● SHORT PROBLEM 1: Transcribe the rows below, from the first line of the rows through the line that contains "family: Hesperiidae", both included.

Likewise, the outer turn-out line rail 6 is supported by riser plates such as riser plates 12 that provide a vertical incline from approximately tie position 49 to approximately the transition zone in the region of ties 54 and 55 maintaining outer turn-out line rail 6 at approximately and consistently the same height as the corresponding portions of the toe side portion 7a of inner turn out rail 7. The relatively downstream portion of outer turn-out rail 6 is then provided with a downward incline by virtue of the provision of riser plates on high positions 57 through 59 so as to provide a vertical decline assistant with the vertical decline of heel side portion 7b of turn-out rail 7. By including risers of this type, or any other equivalent mechanical arrangement, such as the use of specially-dimensioned ties that might be formed of concrete or other material, the arrangement of the present invention provides for substantially co-plainer vertical bends in the outer turn-out rail 6 and the toe side portion 7a of inner turn-out rail 7 in advance of the wing rail portion 7c of inner turn-out rail 7. The wing rail portion 7c is maintained at an elevated height compared to the base rail height so as to provide a “guard/check” rail through the frog transition zone which in turn protects the frog casting from excessive contact.

● INPUT:

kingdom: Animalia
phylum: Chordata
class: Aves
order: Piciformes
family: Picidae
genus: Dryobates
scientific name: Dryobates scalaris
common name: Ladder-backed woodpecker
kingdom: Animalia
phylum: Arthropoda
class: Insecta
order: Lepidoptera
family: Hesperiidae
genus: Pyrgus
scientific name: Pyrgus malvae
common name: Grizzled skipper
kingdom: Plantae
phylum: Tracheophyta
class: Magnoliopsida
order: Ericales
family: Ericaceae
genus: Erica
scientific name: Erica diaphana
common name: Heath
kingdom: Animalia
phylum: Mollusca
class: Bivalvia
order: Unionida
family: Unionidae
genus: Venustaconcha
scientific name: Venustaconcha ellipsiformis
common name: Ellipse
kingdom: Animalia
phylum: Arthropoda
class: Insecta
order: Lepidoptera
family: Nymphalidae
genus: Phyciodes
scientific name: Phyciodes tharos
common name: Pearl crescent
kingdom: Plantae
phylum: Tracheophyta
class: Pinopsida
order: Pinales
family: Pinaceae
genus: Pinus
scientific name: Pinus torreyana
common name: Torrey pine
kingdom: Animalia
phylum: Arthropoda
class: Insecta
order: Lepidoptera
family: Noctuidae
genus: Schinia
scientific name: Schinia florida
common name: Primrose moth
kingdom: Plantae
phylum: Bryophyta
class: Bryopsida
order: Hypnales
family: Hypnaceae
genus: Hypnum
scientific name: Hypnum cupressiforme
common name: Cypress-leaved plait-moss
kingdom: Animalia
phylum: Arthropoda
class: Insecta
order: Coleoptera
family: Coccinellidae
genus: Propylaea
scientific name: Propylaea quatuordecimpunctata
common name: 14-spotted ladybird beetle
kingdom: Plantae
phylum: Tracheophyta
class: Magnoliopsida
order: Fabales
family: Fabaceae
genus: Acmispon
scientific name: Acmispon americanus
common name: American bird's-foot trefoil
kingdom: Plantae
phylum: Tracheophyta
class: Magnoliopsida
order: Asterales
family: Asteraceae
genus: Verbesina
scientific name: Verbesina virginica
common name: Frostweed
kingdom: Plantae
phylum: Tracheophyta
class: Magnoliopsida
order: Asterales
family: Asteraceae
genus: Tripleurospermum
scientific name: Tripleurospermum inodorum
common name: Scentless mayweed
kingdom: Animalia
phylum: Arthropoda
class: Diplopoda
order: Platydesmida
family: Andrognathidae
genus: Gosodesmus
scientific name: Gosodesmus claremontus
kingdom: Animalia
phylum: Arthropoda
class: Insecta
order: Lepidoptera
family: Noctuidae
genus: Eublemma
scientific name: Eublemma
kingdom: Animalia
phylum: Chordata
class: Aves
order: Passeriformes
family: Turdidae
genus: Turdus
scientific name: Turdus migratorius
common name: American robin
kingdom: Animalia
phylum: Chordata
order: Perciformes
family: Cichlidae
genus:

● SHORT PROBLEM 2: In the turnout passage, list every reference numeral that labels a rail or a portion of a rail, along with what each one labels.

● CORRECT RESULT 1:
kingdom: Animalia
phylum: Chordata
class: Aves
order: Piciformes
family: Picidae
genus: Dryobates
scientific name: Dryobates scalaris
common name: Ladder-backed woodpecker
kingdom: Animalia
phylum: Arthropoda
class: Insecta
order: Lepidoptera
family: Hesperiidae

● CORRECT RESULT 2:
- 6: outer turn-out line rail
- 7: inner turn-out rail
- 7a: toe side portion of inner turn-out rail 7
- 7b: heel side portion of turn-out rail 7
- 7c: wing rail portion of inner turn-out rail 7